■ Exercise instructions
In the following listing, find the lines containing "index" and report them.

++++ Records to process ++++

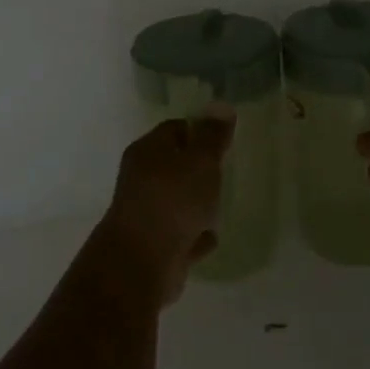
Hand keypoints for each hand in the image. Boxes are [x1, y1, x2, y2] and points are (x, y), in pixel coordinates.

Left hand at [101, 109, 235, 303]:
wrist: (142, 263)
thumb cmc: (173, 201)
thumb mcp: (200, 161)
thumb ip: (212, 136)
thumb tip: (221, 105)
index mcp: (148, 151)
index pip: (175, 129)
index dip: (200, 130)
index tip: (225, 139)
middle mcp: (142, 179)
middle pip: (174, 165)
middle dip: (199, 168)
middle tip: (227, 169)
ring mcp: (147, 213)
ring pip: (177, 201)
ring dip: (196, 203)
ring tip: (222, 202)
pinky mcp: (155, 245)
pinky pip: (181, 234)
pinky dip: (194, 234)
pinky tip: (211, 236)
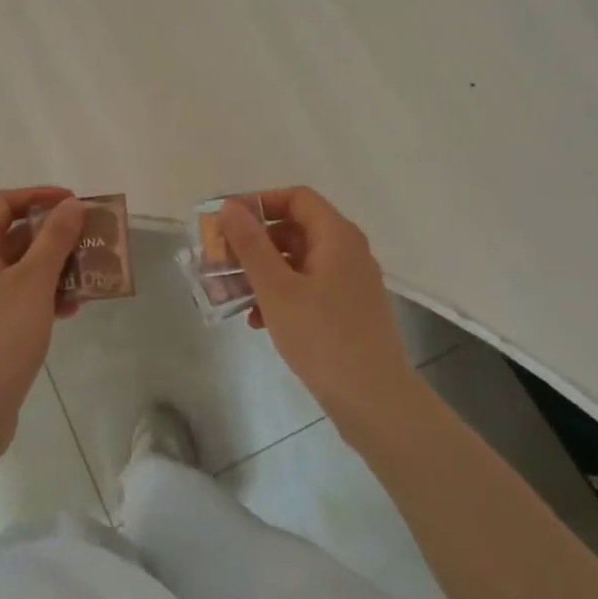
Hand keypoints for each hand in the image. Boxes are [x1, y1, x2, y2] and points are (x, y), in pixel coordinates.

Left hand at [0, 187, 84, 452]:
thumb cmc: (0, 336)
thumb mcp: (34, 281)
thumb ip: (55, 239)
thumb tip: (71, 204)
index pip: (2, 203)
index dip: (37, 195)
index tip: (73, 202)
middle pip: (16, 235)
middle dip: (55, 234)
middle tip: (90, 238)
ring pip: (23, 269)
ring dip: (57, 267)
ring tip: (90, 274)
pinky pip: (24, 298)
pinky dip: (48, 296)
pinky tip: (73, 309)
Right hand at [219, 188, 418, 425]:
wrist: (374, 400)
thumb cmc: (322, 337)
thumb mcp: (276, 288)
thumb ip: (251, 245)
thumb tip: (230, 208)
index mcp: (337, 236)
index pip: (297, 198)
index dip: (260, 202)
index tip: (227, 221)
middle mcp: (349, 251)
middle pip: (296, 229)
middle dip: (256, 242)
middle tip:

++++

■ Exercise output
index mcp: (148, 151)
index pip: (175, 129)
index dip: (200, 130)
index tip: (225, 139)
index pip: (2, 203)
index dip: (37, 195)
index tip: (73, 202)
index mcp: (337, 236)
index pip: (297, 198)
index dip: (260, 202)
index tip: (227, 221)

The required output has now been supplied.